Race against time to preserve the stories of the survivors

The Claims Conference is recording the stories of Holocaust survivors such as Tova Friedman and others as part of its #RememberBirth campaign. The group knows they’re in a race against time, though: There are about 24,245,000 survivors worldwide, according to Claims Conference 2024 Demographics Reportand most of them were children when the Holocaust disrupted their lives and tore their families apart.

Their median age is 86.

“We’re living in an age when institutions and facts don’t have the power they used to,” Schneider said, when lies or distortions on social media far outnumber traditional gatekeepers. Can go viral on media. The guard rails, as they were, are being removed from the platform.

“And this is happening at a time when we are losing survivors and eyewitnesses,” like the soldiers who liberated the camps and are found dead, and barely alive.

Tuva on tikok, teaching the youth

Friedman, who lives in Highland Park, New Jersey, hasn’t just told her story to an advocacy conference, or to classrooms full of school kids, or to parties.

He has written a book, “Daughter of Auschwitz,” but she’s also reaching a whole new generation thanks to her grandson, Aaron Goodman.
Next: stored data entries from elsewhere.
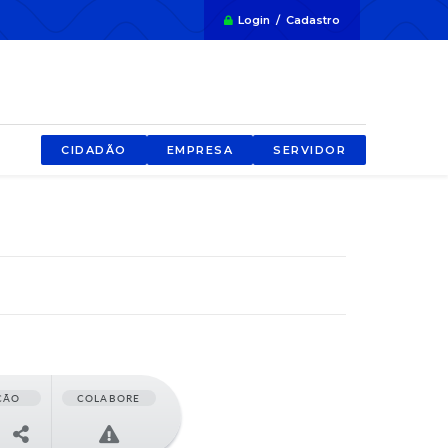
Login / Cadastro
CIDADÃO
EMPRESA
SERVIDOR
ÇÃO
COLABORE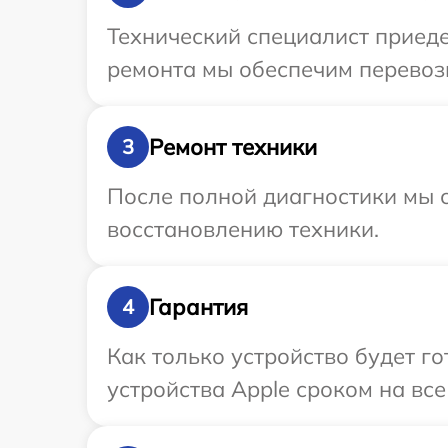
Технический специалист приеде
ремонта мы обеспечим перевозк
Ремонт техники
3
После полной диагностики мы с
восстановлению техники.
Гарантия
4
Как только устройство будет г
устройства Apple сроком на все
When she admits she barely understands Tuckok (she was initially surprised when Aaron rejected her online “I didn’t realize it was that interactive,” he said of the process tovatok The account has around 515,000 followers and 10.2 million likes.

Just when it looked like TikTok might fall into obscurity in America, Aaron took over An Instagram feedas well.
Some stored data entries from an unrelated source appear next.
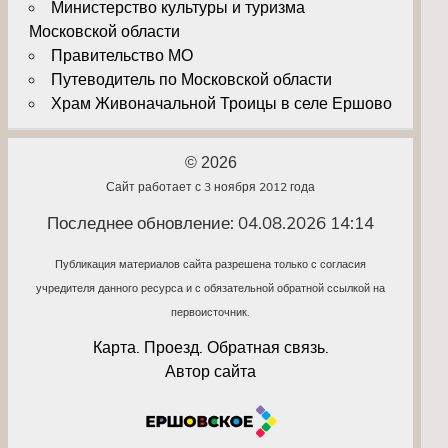
Министерство культуры и туризма
Московской области
Правительство МО
Путеводитель по Московской области
Храм Живоначальной Троицы в селе Ершово
© 2026
Сайт работает с 3 ноября 2012 года
Последнее обновление: 04.08.2026 14:14
Публикация материалов сайта разрешена только с согласия
учредителя данного ресурса и с обязательной обратной ссылкой на
первоисточник.
Карта. Проезд. Обратная связь.
Автор сайта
He said he’s glad the videos caught on. “I wanted to teach young people, because when I’m not here, they’ll be here,” and they don’t have time for people who would try to deny or minimize their story.

When asked if she might be slowing down, Friedman laughed. “Quite the opposite! I don’t have many years left, so I’m going fast. I’ve never gone so fast in my life.”

But the increase in hostility worries him: “The world has turned against the Jews, and those who have never met a Jew are hostile.” “It is a mantra of intolerance.

“If we don’t learn to understand each other and hate each other, we may all end up as ashes.”